9. The Honorable Supreme Court has already cautioned the learned courts below in Muhammad Tanveer v. State PLD 2017 SC 733, in the following terms:
"Once this Court has held in categorical terms that grant of bail in offenses not falling within the prohibitory limb of section 497, Cr.P.C. shall be a rule and refusal shall be an exception, then the Courts of the country should follow this principle in its letter and spirit because principles of law enunciated by this Court are constitutionally binding [under Article 189] on all Courts throughout the country including the Special Tribunals and Special Courts."
10. In the present case, the learned trial Court has failed to adhere to the principle of law enunciated by the Honorable Supreme Court,as discussed supra.

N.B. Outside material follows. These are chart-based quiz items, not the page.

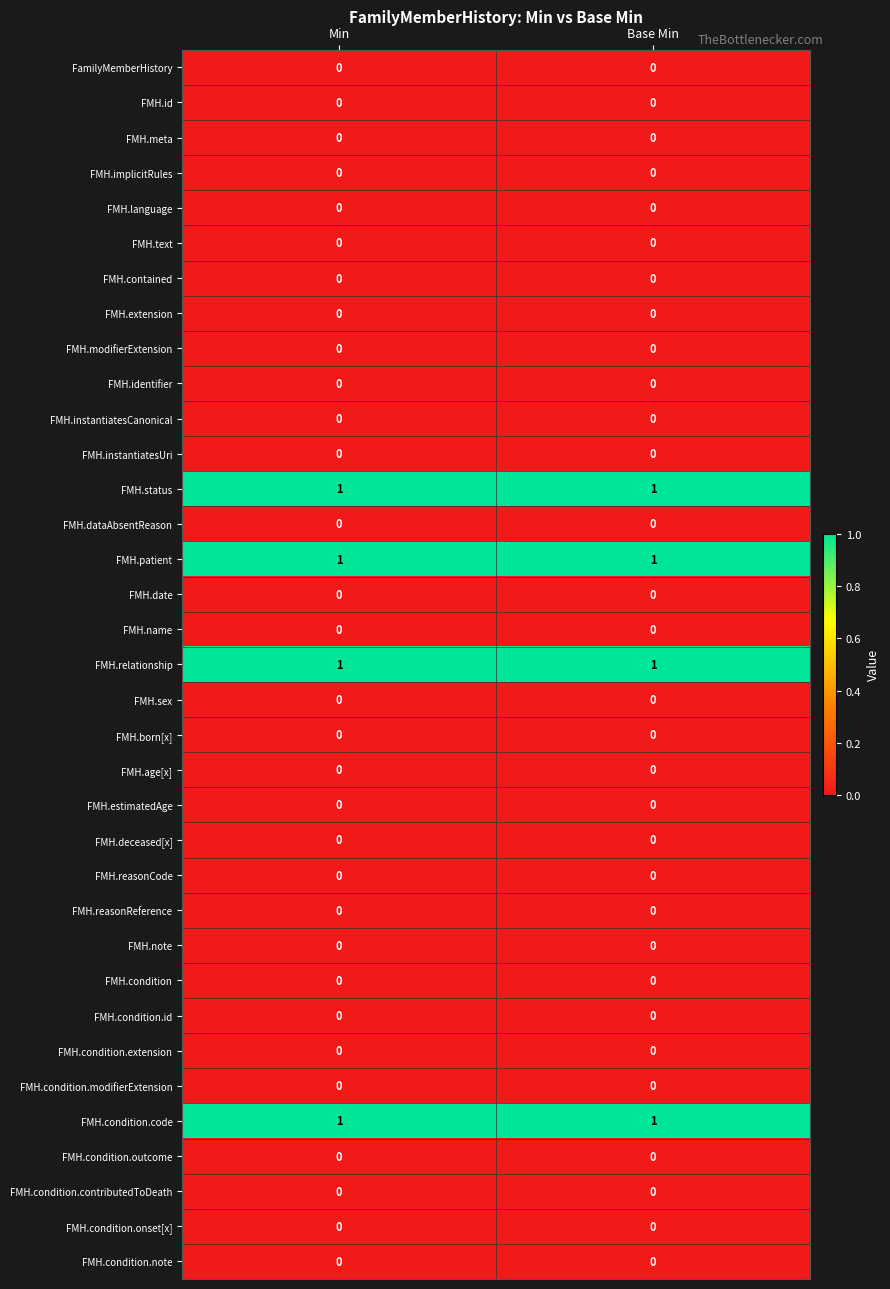

Is it true that FMH.sex equals 0 at Base Min?

True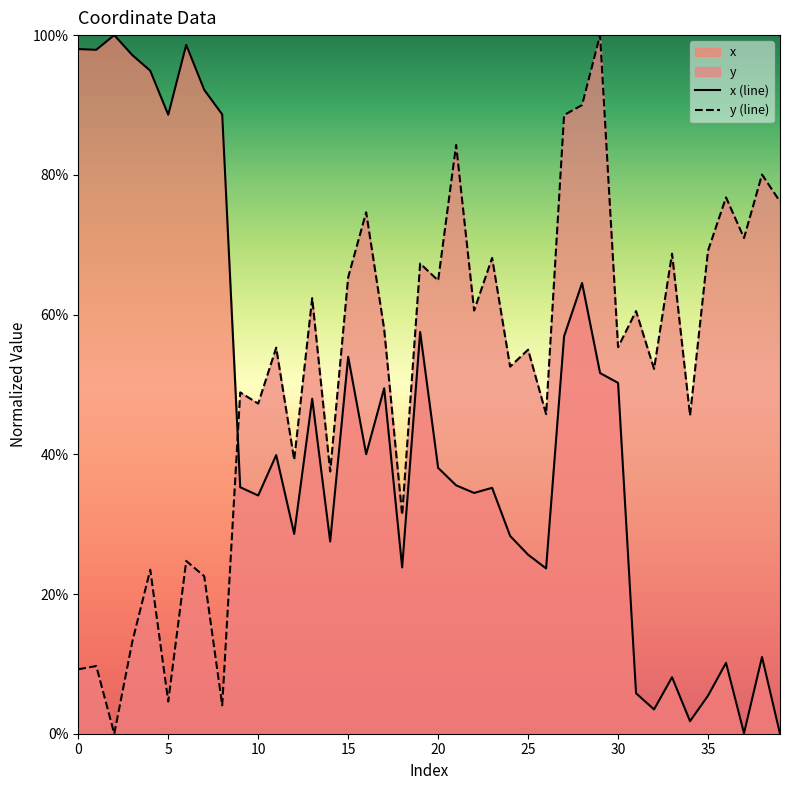

What is the difference between the second highest and minimum values in the y (line) series?

0.9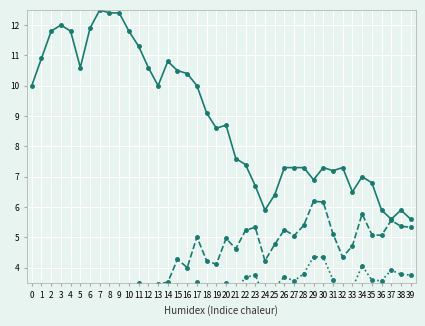

What is the spread (max minus min) of values at 6?

10.2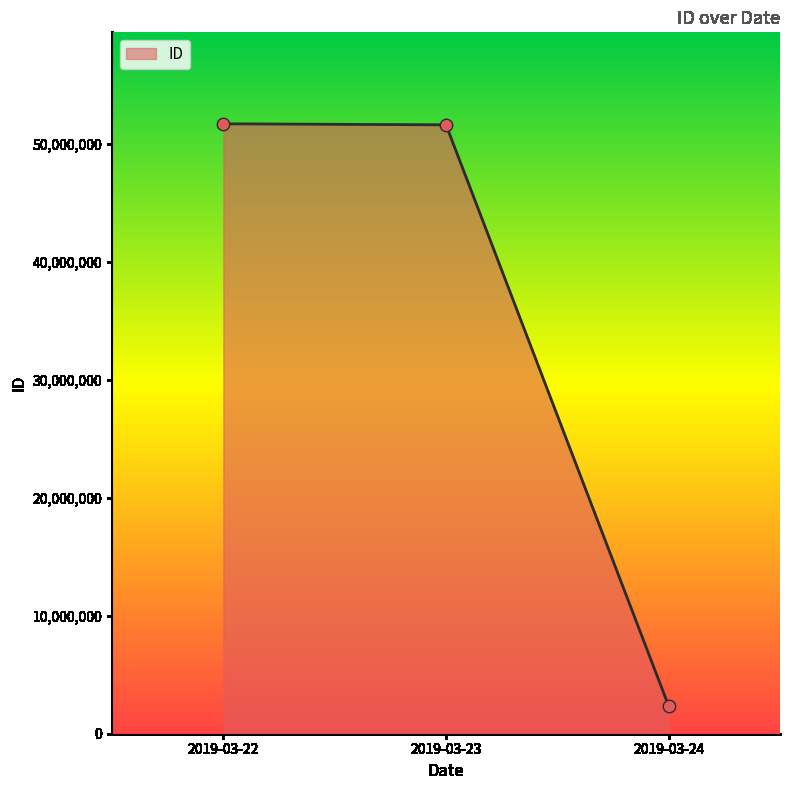

Between 2019-03-22 and 2019-03-24, which is larger?

2019-03-22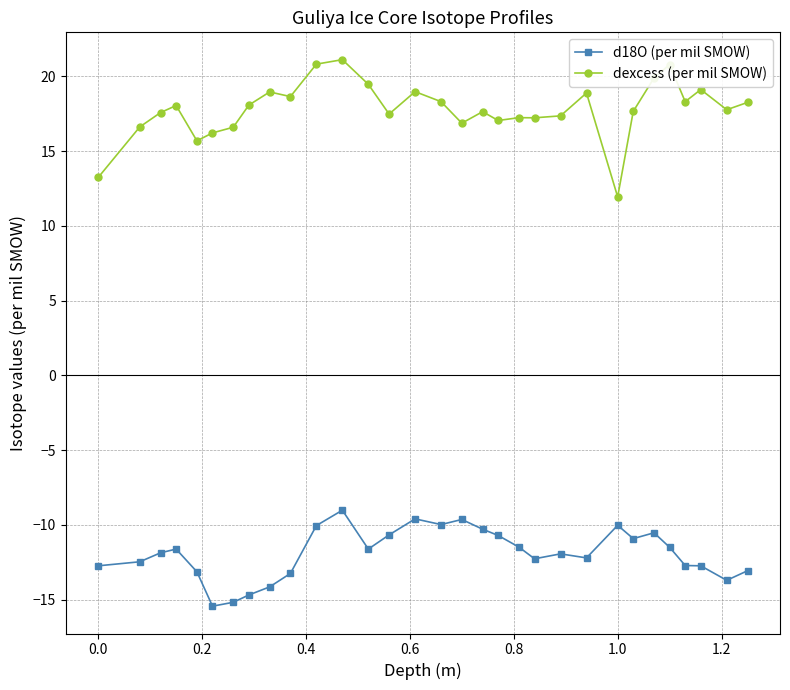

At how many categories does at least one series exceed -2?

31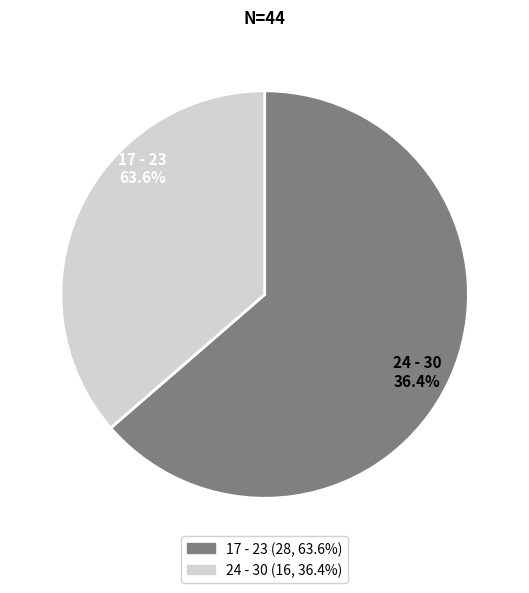

Does any single category account for the majority?

Yes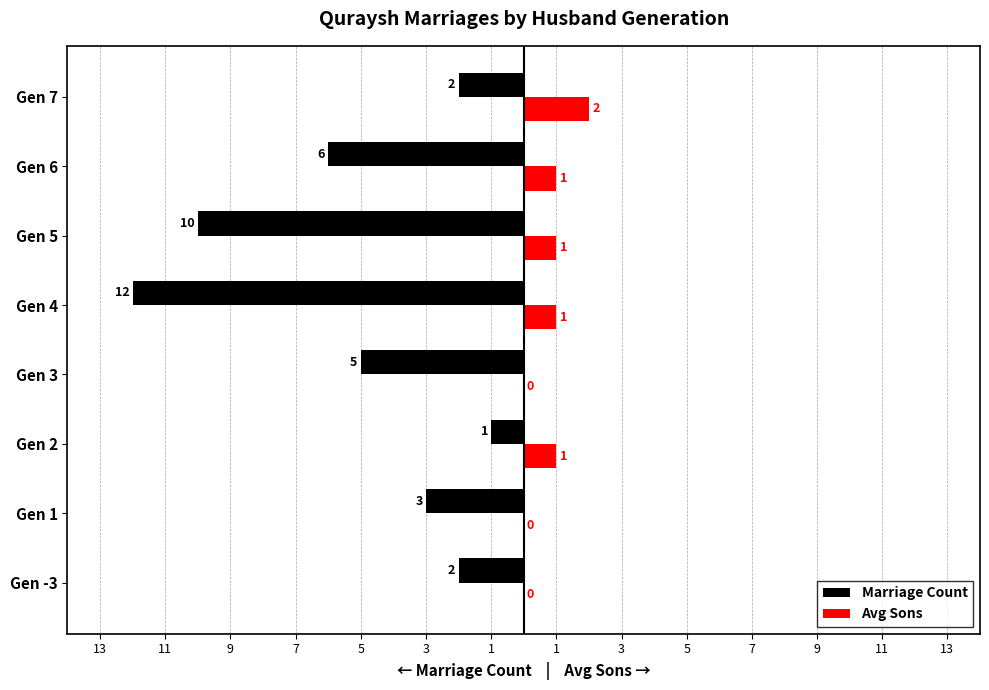

Reading right to left, extract all data points from this chart.

Marriage Count: -2	-6	-10	-12	-5	-1	-3	-2
Avg Sons: 2	1	1	1	0	1	0	0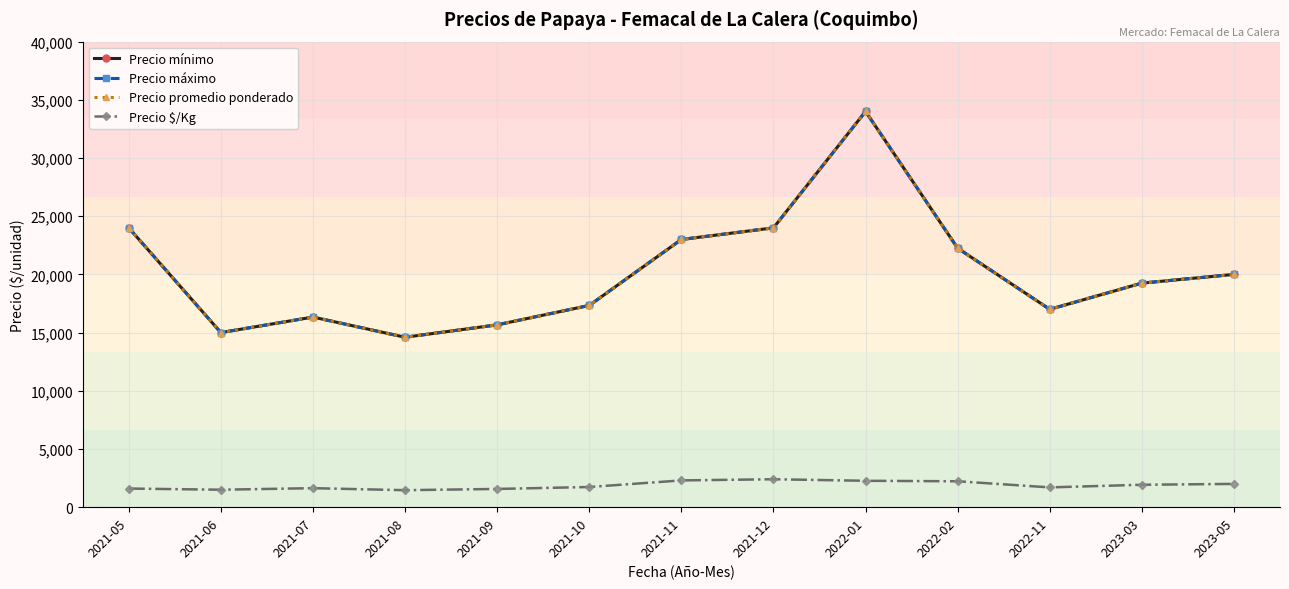

In Precio máximo, how many points are higher than both neighbors (excluding endpoints)?

2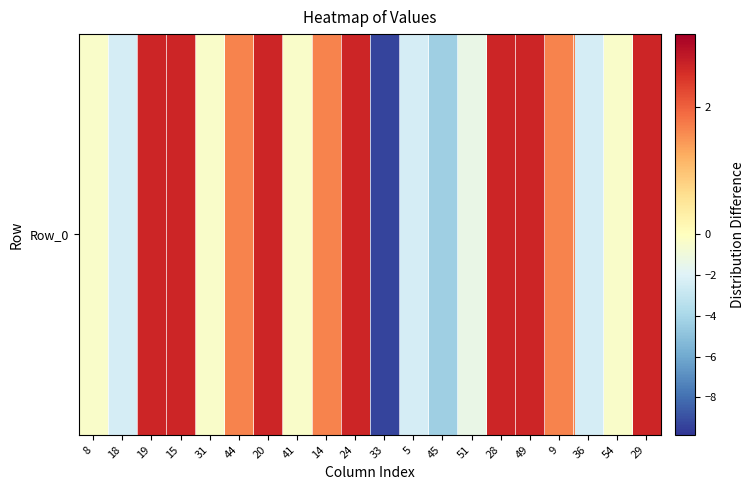

The chart shows a value of 1.7 at 44. True or false?

True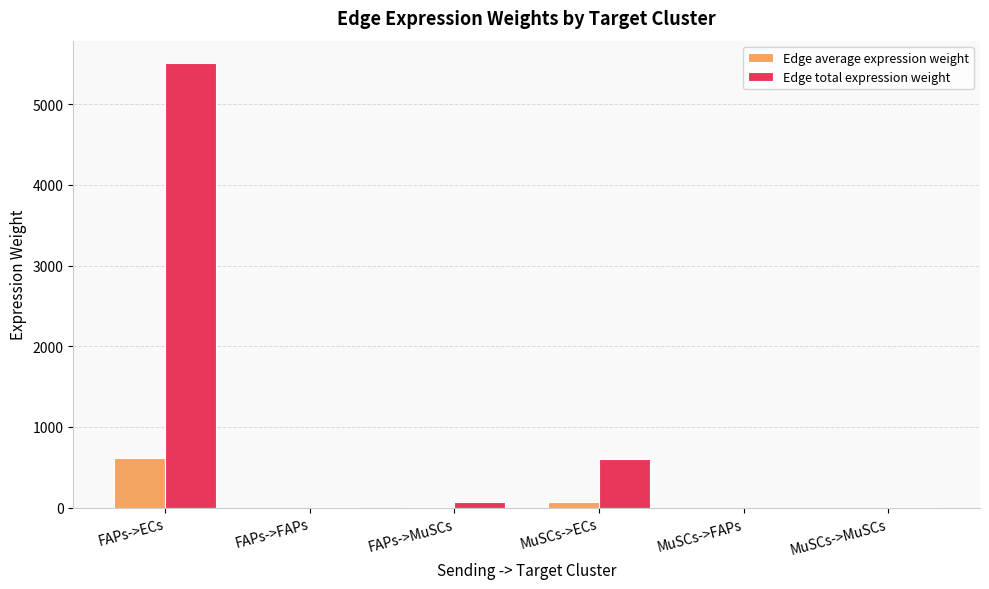

What is the sum of the Edge total expression weight values at MuSCs->MuSCs and FAPs->FAPs?

21.1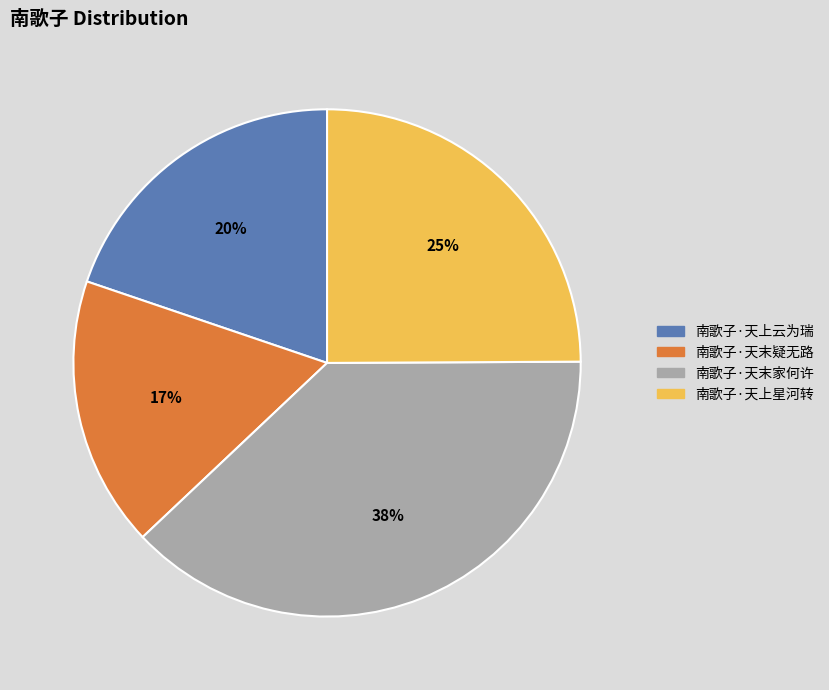

Does 南歌子·天末家何许 account for over 50% of the chart?

No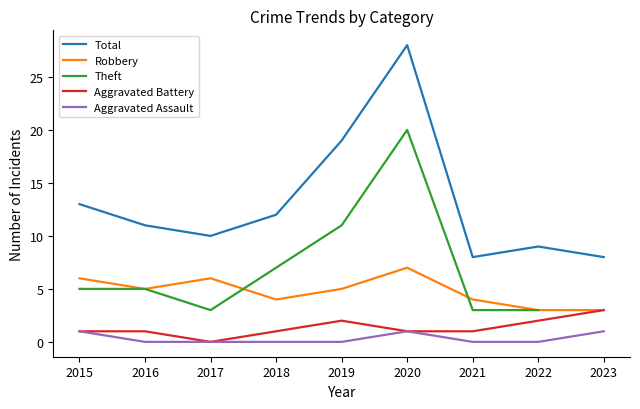

Read the Robbery value at 2016.

5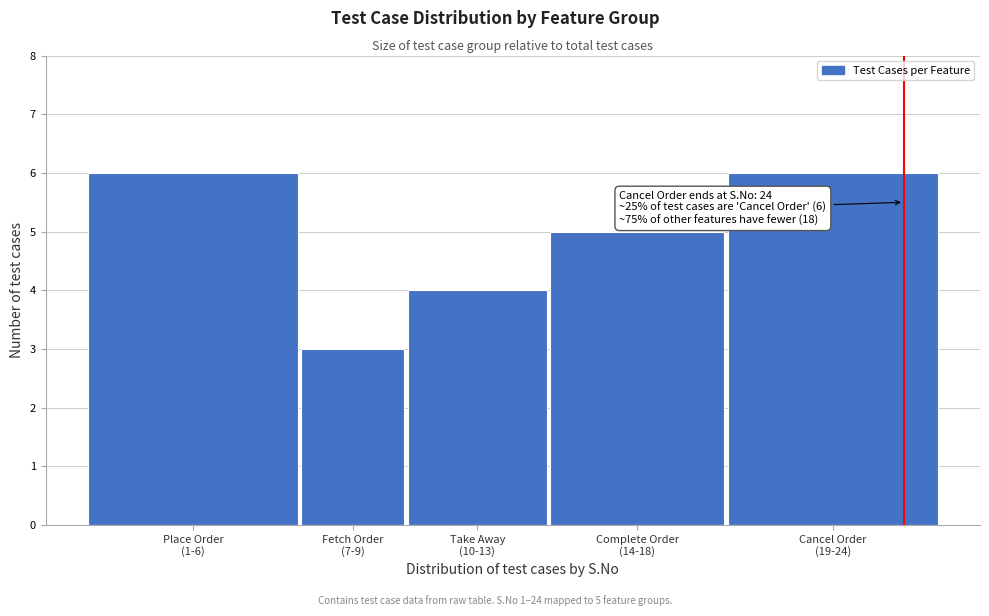

Reading left to right, transcribe all the data shown in this chart.

6	3	4	5	6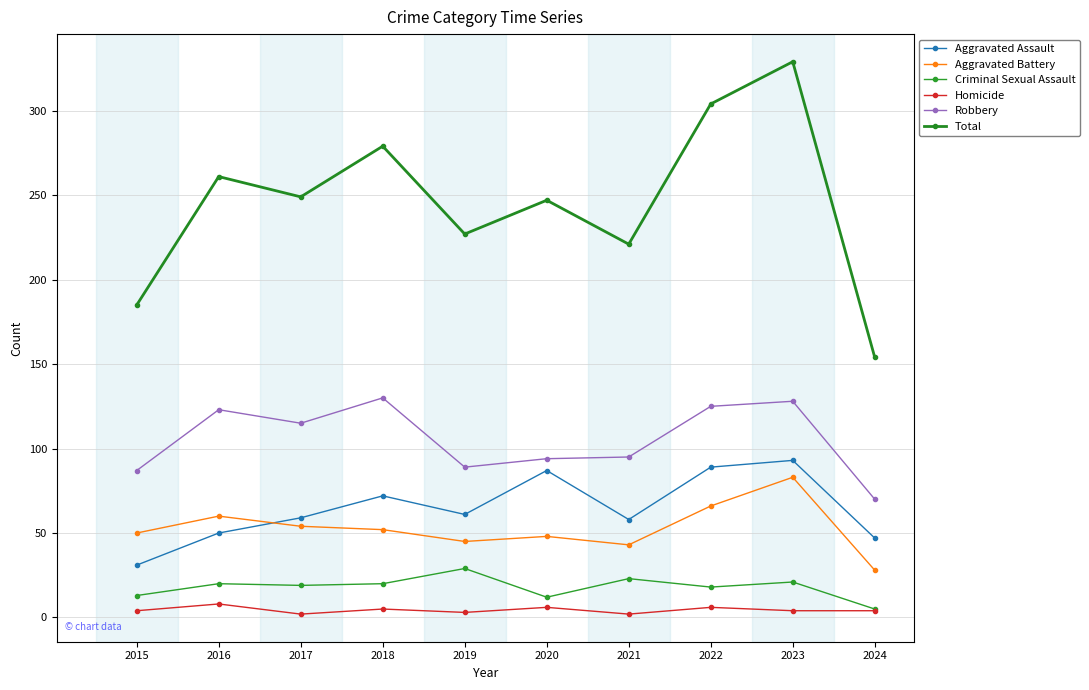

Where is the first local minimum for Robbery?

2017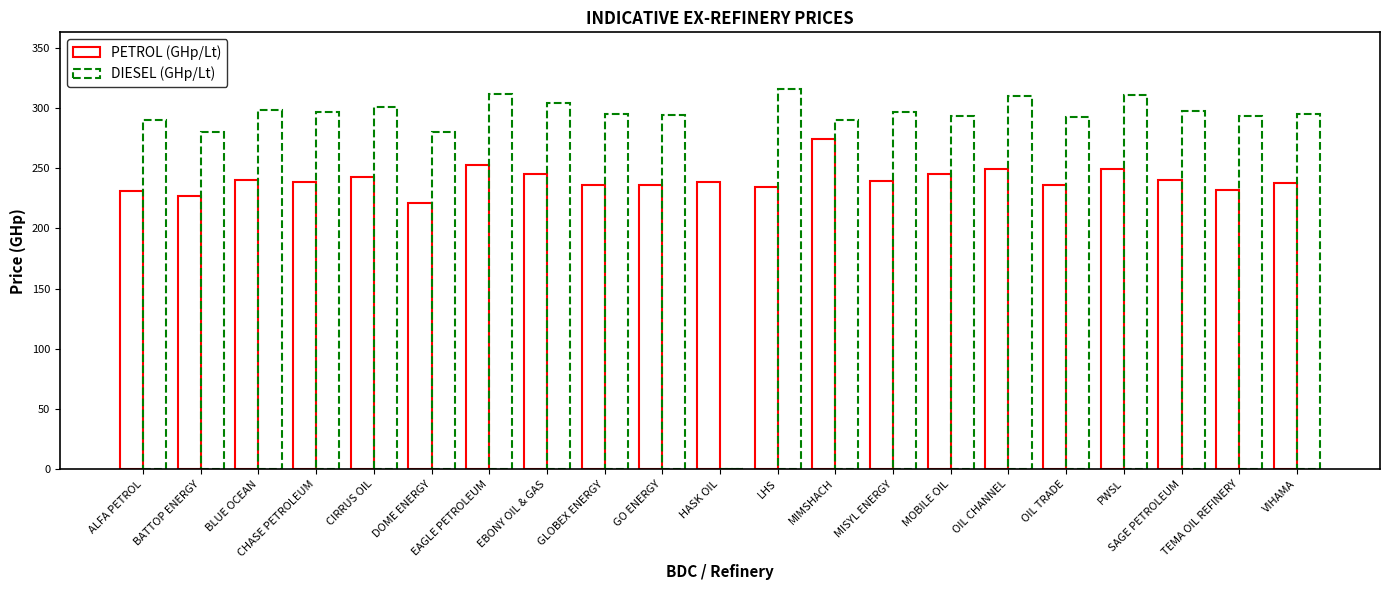

How many series are shown in this chart?

2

11. In the light of the principles set forth by the Honorable Supreme Court in post arrest bail matters, as discussed supra, the impugned order passed by the learned trial Court is thus not sustainable under the law and liable to be reversed on the aforesaid analogy. On the aforesaid proposition, I am fortified with the decisions of Honorable Supreme Court rendered in the cases of Tariq Bashir v. State PLD 1995 SC 34; Imtiaz Ahmad v. State PLD 1997 SC 545; Subhan Khan v. State 2002 SCMR 1797; Zafar Iqbal v. Muhammad Anwar 2009 SCMR 1488.
12. Needless to mention here that the observation hereinabove is tentative and wouldn't affect the merits of the case at the time of trial.
13. For the foregoing reasons, this application is allowed. Consequently, applicant Bhano Khan Hattar is allowed bail after arrest in FIR No.7 of 2021, punishable for offenses under sections 302,504, 34, 109, P.P.C., registered at Police Station Shah Panjo Sultan, District Dadu, subject to his furnishing a bail bond in the sum of Rs.100, 000/- (Rupees one hundred thousand only), with one surety in the like amount to the satisfaction of the learned trial Court.